DOCUMENT SEGMENT ▸
Exam review notes

These are the notes I wrote while revising, sort of a summary of everything.

Optimizing code on a single thread CPU:

do computations/memory accesses once if repeatedly needed
replace expensive operations with cheaper, e.g. 16*x ⇒ x << 4 (reduction in strength)
inline functions (manually, or with compiler -O1 and higher)
use restrict if memory only accessed through one pointer

In-core parallelism: SIMD vectorization

same instruction across vector of data at once
autovectorization with -O2 and higher or specific flags, if
- loop count doesn’t change after it starts
- no data dependencies (#pragma GCC ivdep)
check compiler reports!
data alignment leads to better performance
- float A[3] __attribute((aligned(16)))
- #pragma vector aligned
hand-vectorize using intrinsics: unroll loop by intended SIMD width, then use vector operations
locality: use low-stride memory accesses, reuse data, keep loop bodies small

OpenMP (-fopenmp)

loop parallelization if no data dependencies: #pragma omp parallel for (combines parallel and for pragmas)

AIM A ▸ In the exam review notes, which compiler optimization levels enable autovectorization?
AIM B ▸
For each statement, say whether it agrees with the exam review notes, and quote the words that decide it.
(i) Functions can be inlined only by hand.
(ii) Aligning data improves performance.
(iii) The OpenMP loop pragma combines the parallel and for pragmas.
AIM C ▸ Extend the exam review notes past their last line with further OpenMP points in the same terse style.

STORED DATA ▸
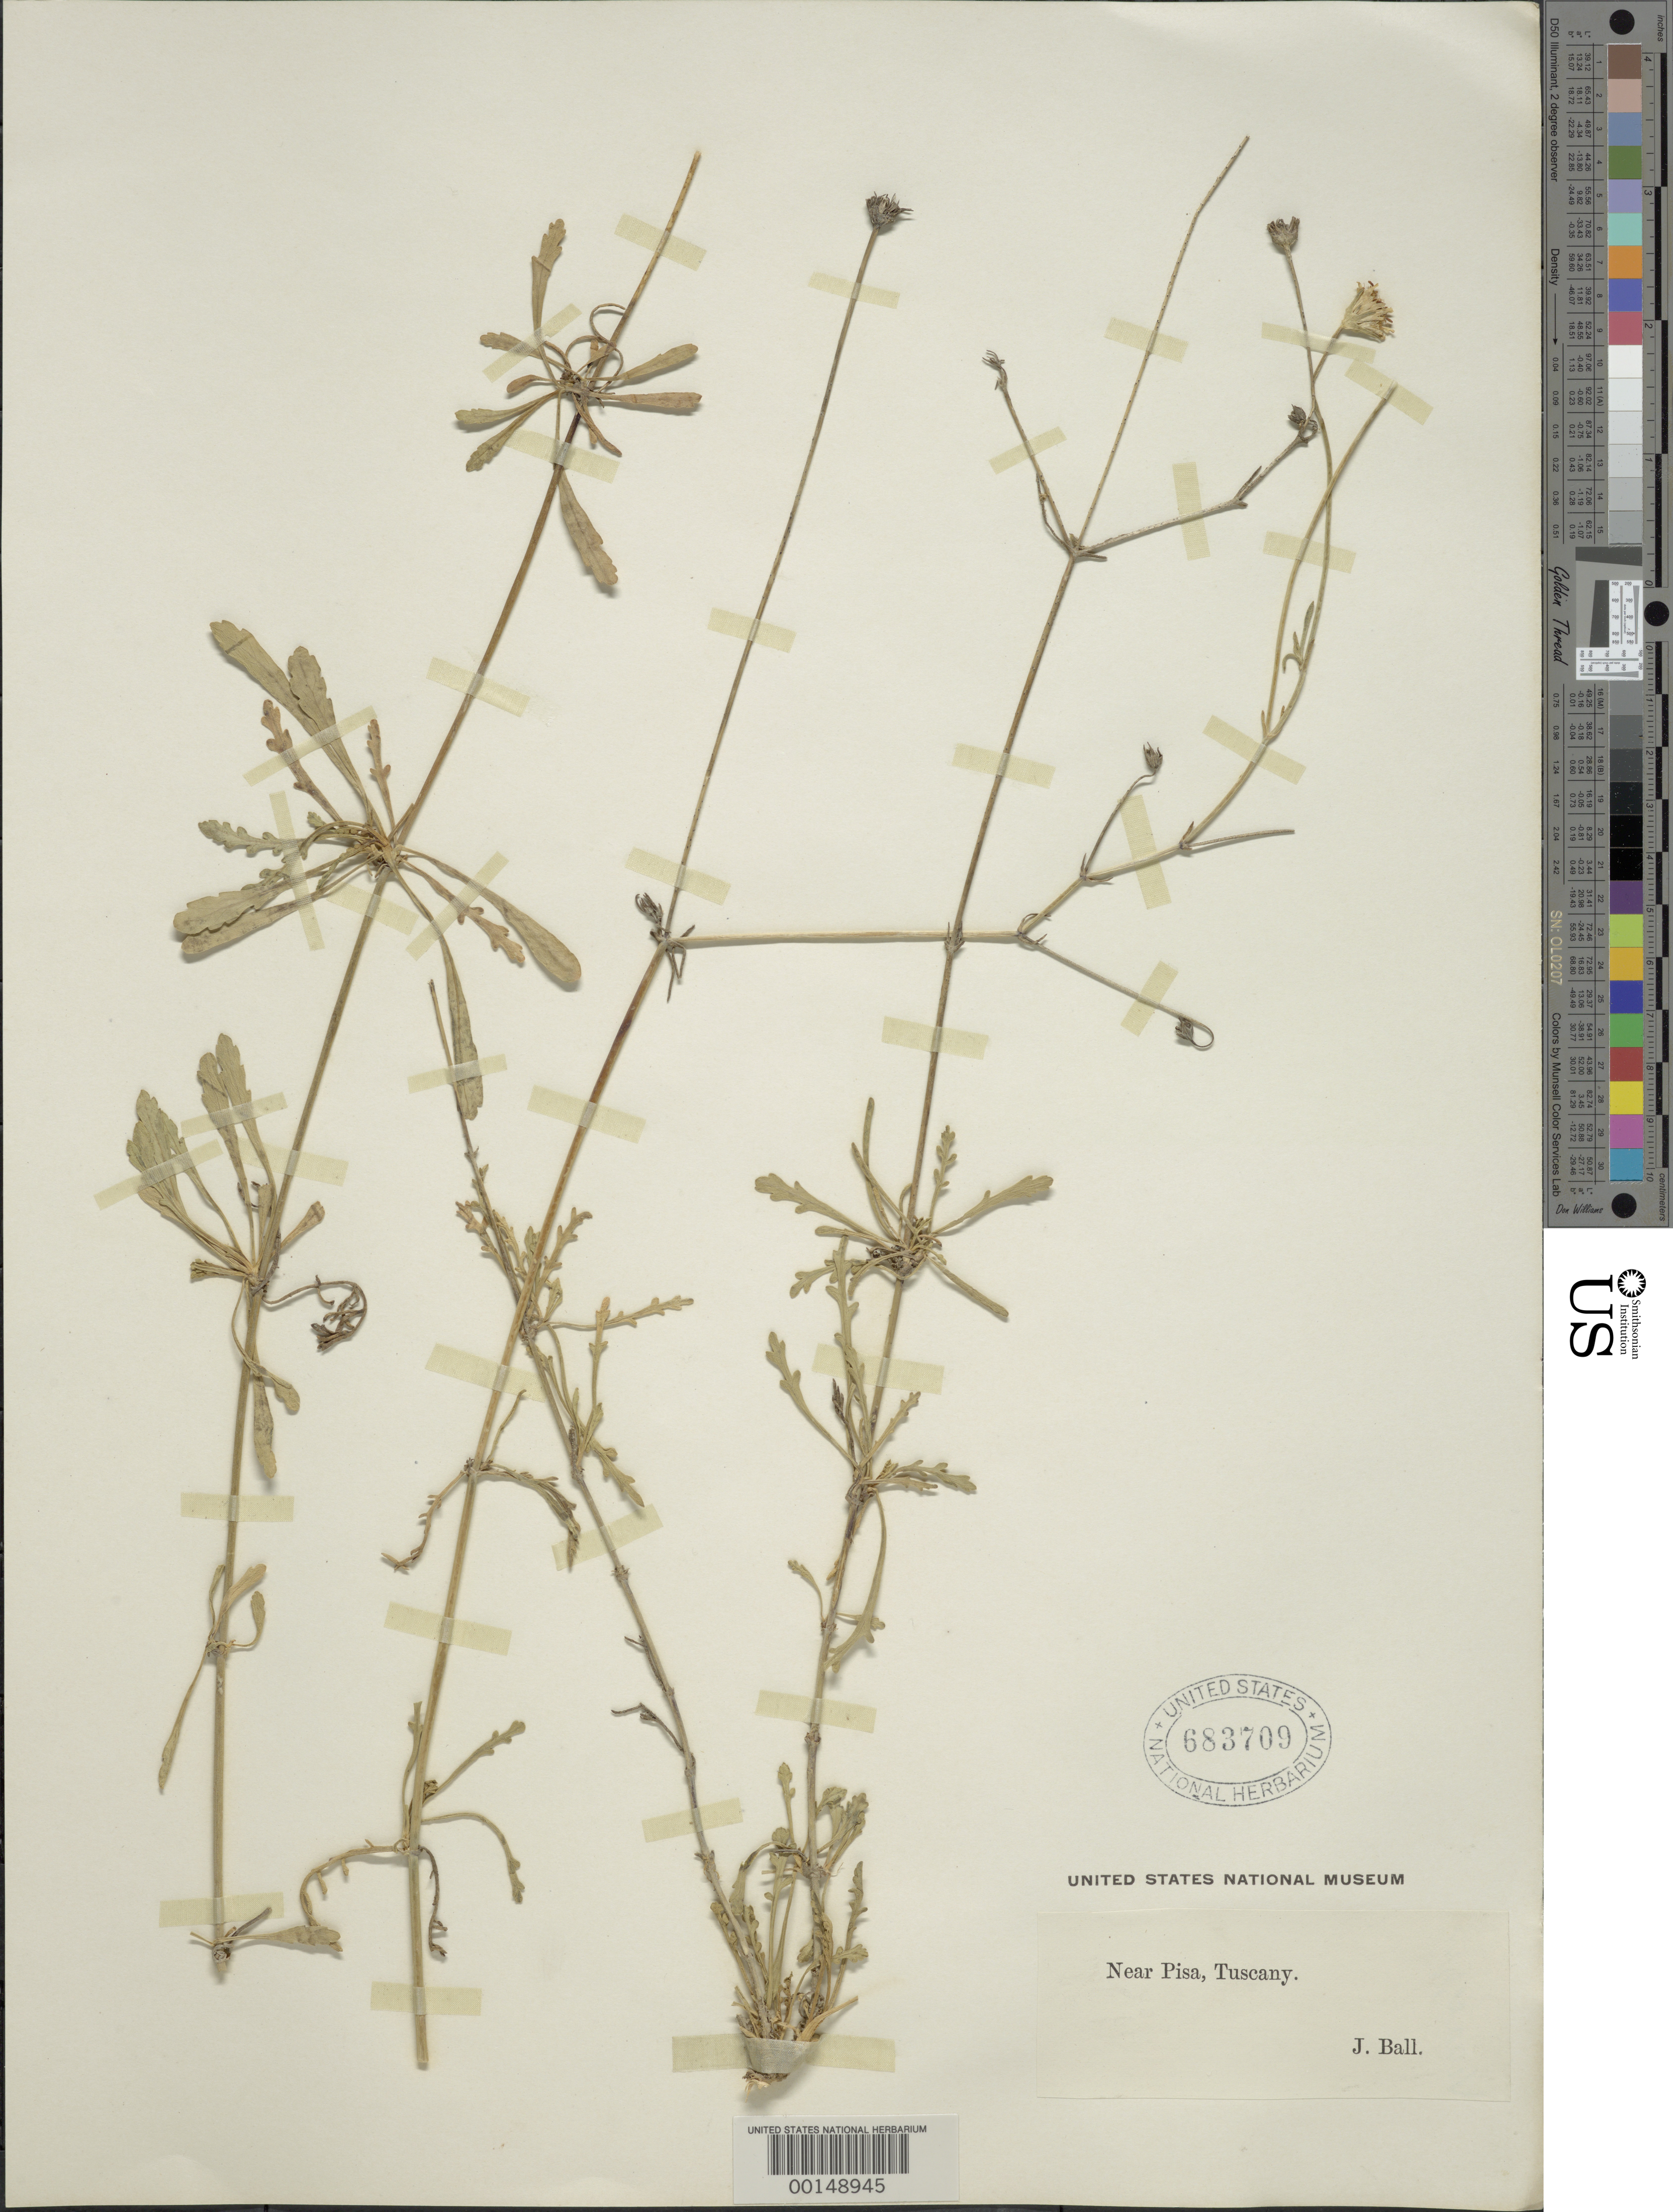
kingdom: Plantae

--

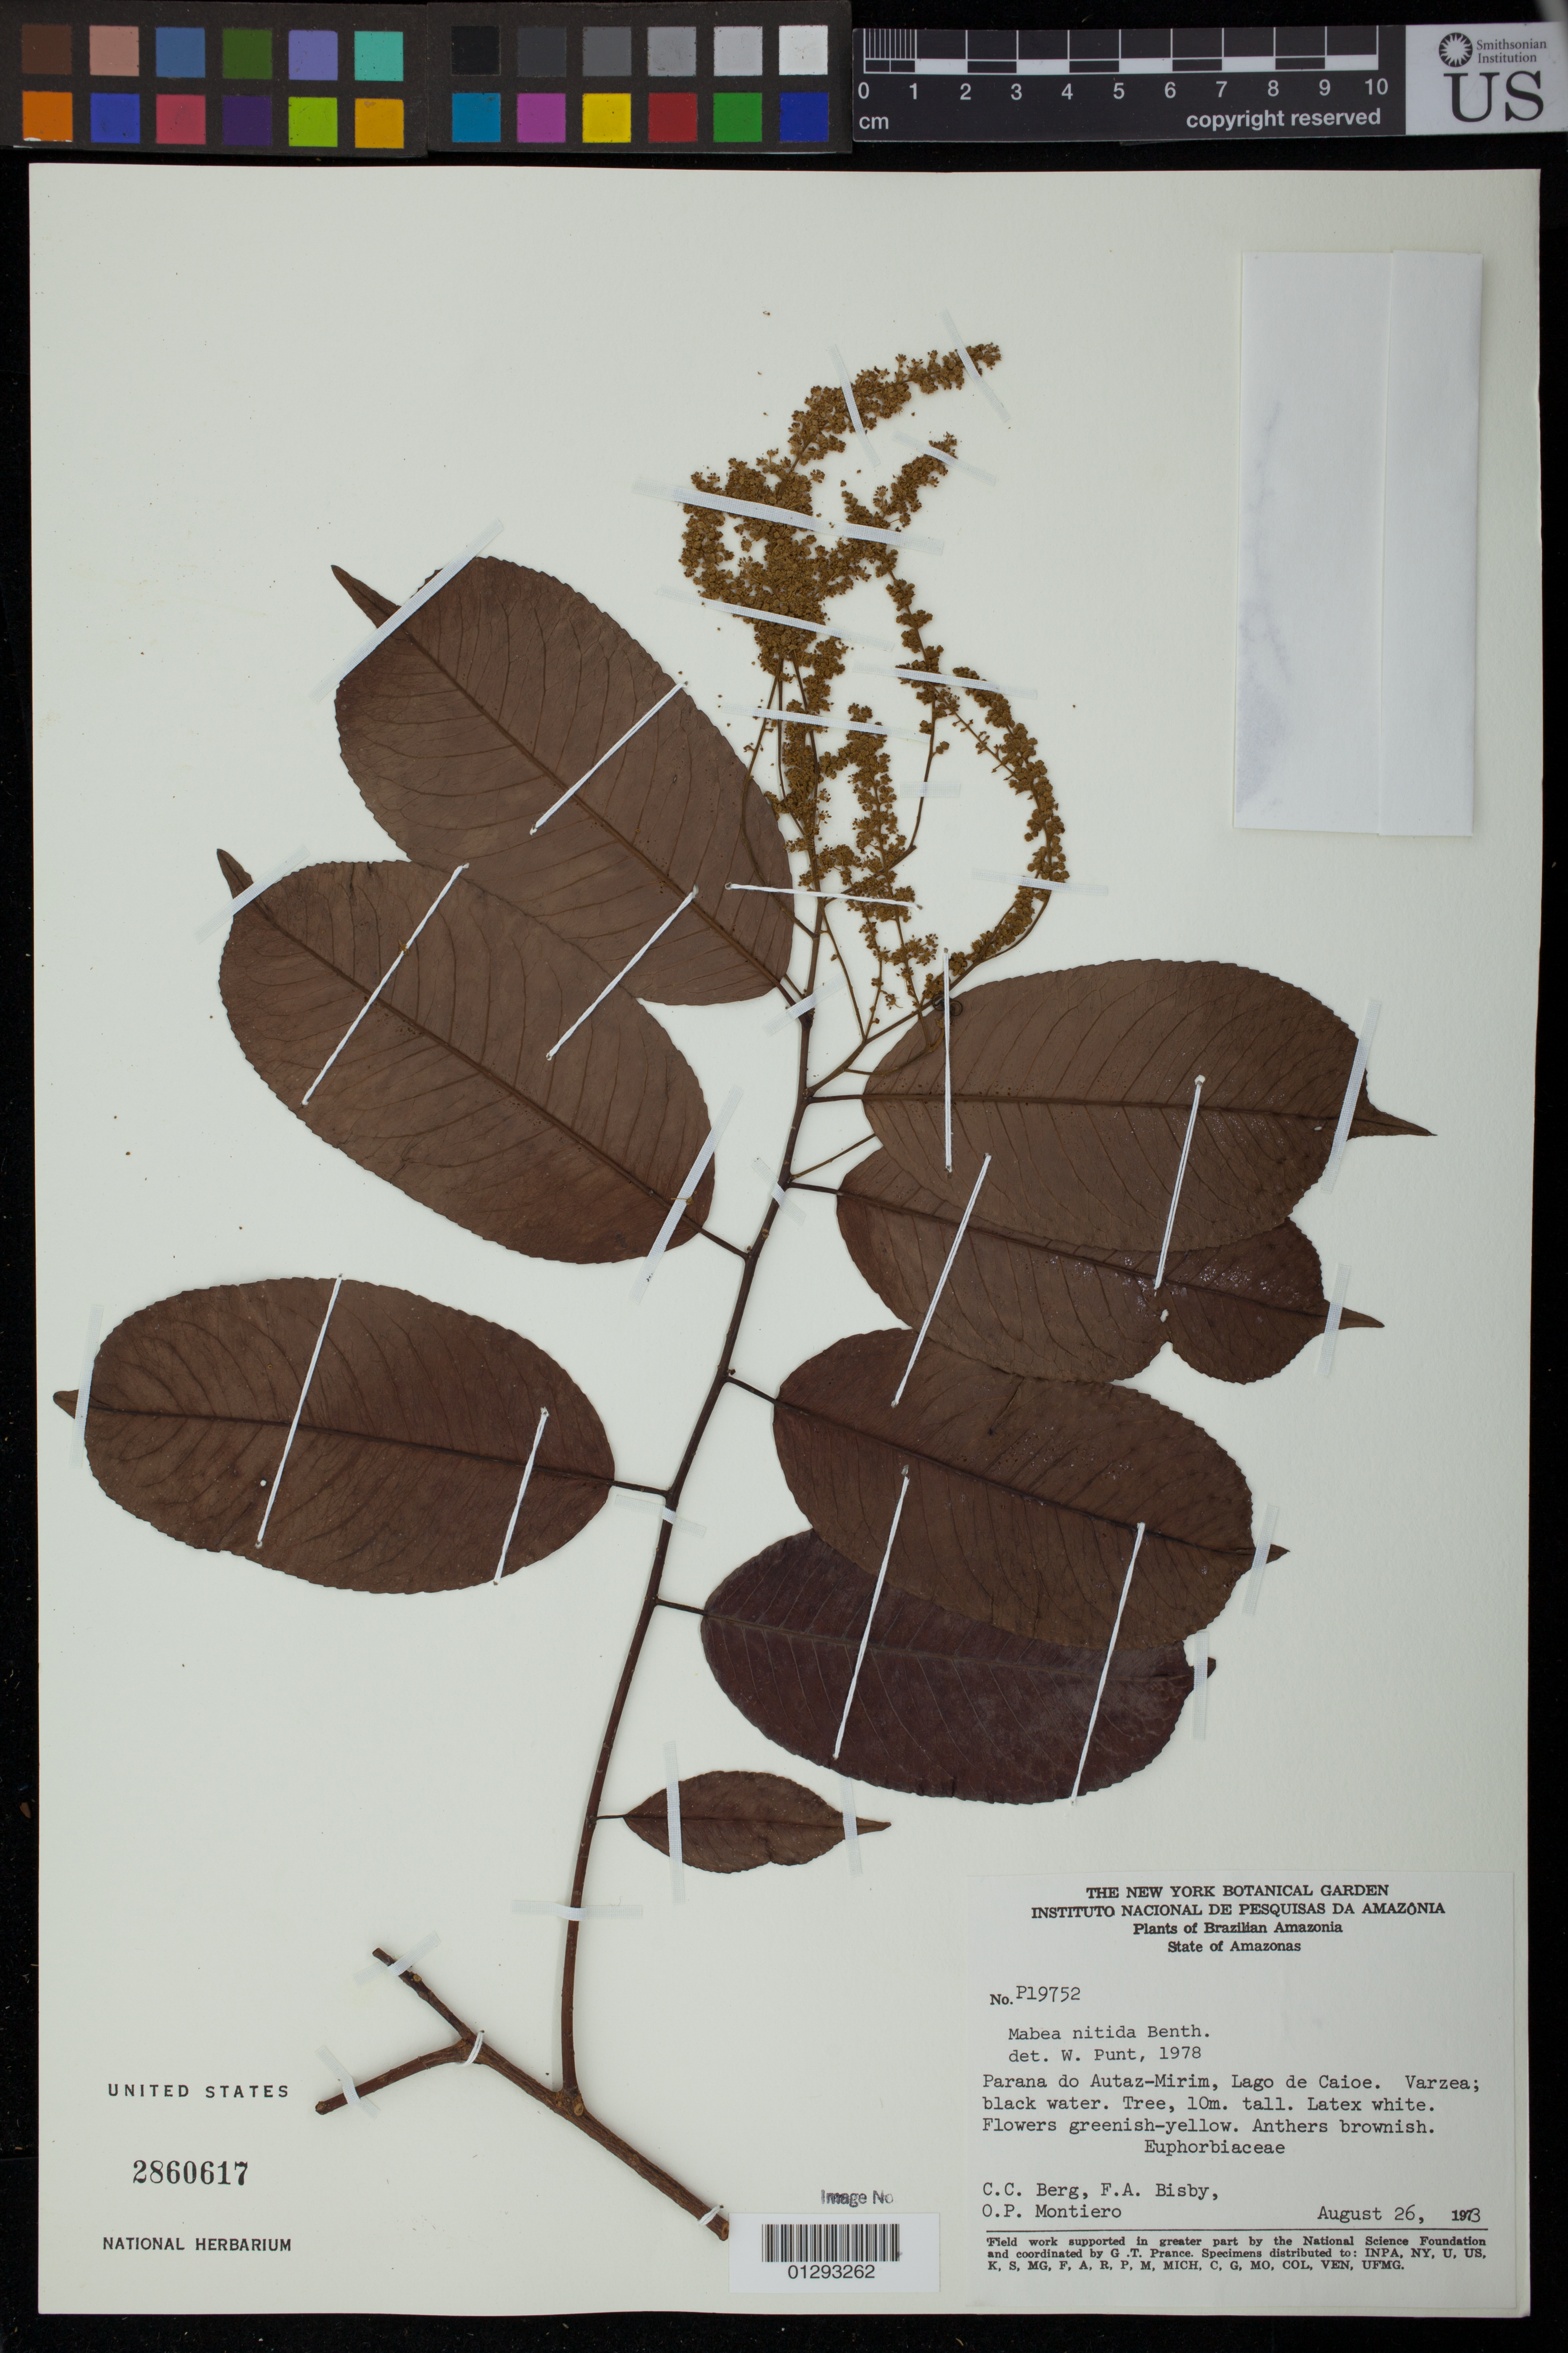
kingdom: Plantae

TASK ANSWER A ▸ -O2 and higher, or specific flags.

TASK ANSWER B ▸
(i) No: "inline functions (manually, or with compiler -O1 and higher)"
(ii) Yes: "data alignment leads to better performance"
(iii) Yes: "#pragma omp parallel for (combines parallel and for pragmas)"

TASK ANSWER C ▸
types of variables
- private: one for each thread, no communication between threads
- shared: one for all threads, communication between threads and sections
  - only loop variables of parallel loops are private
- firstprivate: initialized with master thread value
- lastprivate: value in last section propagated out
data race: behavior depends on execution order of threads
critical section: block of statements where only one thread runs at a time
- all unnamed are synced, all with same name are synced
reduction clause for sum, max, min, product, etc.
if clause lets you conditionally parallelize if sufficient workload
scheduling in loops:
- static/block: loop divided into nthreads chunks
- static size 1: iterations assigned to threads in round-robin (“cyclic”)
- static size n: loop divided into chunks of n iterations assigned in round-robin (“block-cyclic”)
- dynamic size n: loop divided into chunks of n iterations, assigned to threads on demand
- guided size n: chunk size decreases exponentially with each assignment, chunks assigned on demand (n == minimum)
- runtime: choose scheduling at runtime
static preferable for uniform workload , dynamic otherwise (guided usually best)
watch out for sync barriers!
collapse clause collapses perfectly nested loops
#pragma omp parallel starts/terminates threads, for doesn’t
- so have larger parallel blocks!
- use nowait to get rid of barriers, e.g. parallel already has barrier
barrier construct creates sync barrier where all threads wait
single assigns block to one thread, with barrier after (unless nowait)
- master assigns block to one thread, without sync barrier (unless barrier)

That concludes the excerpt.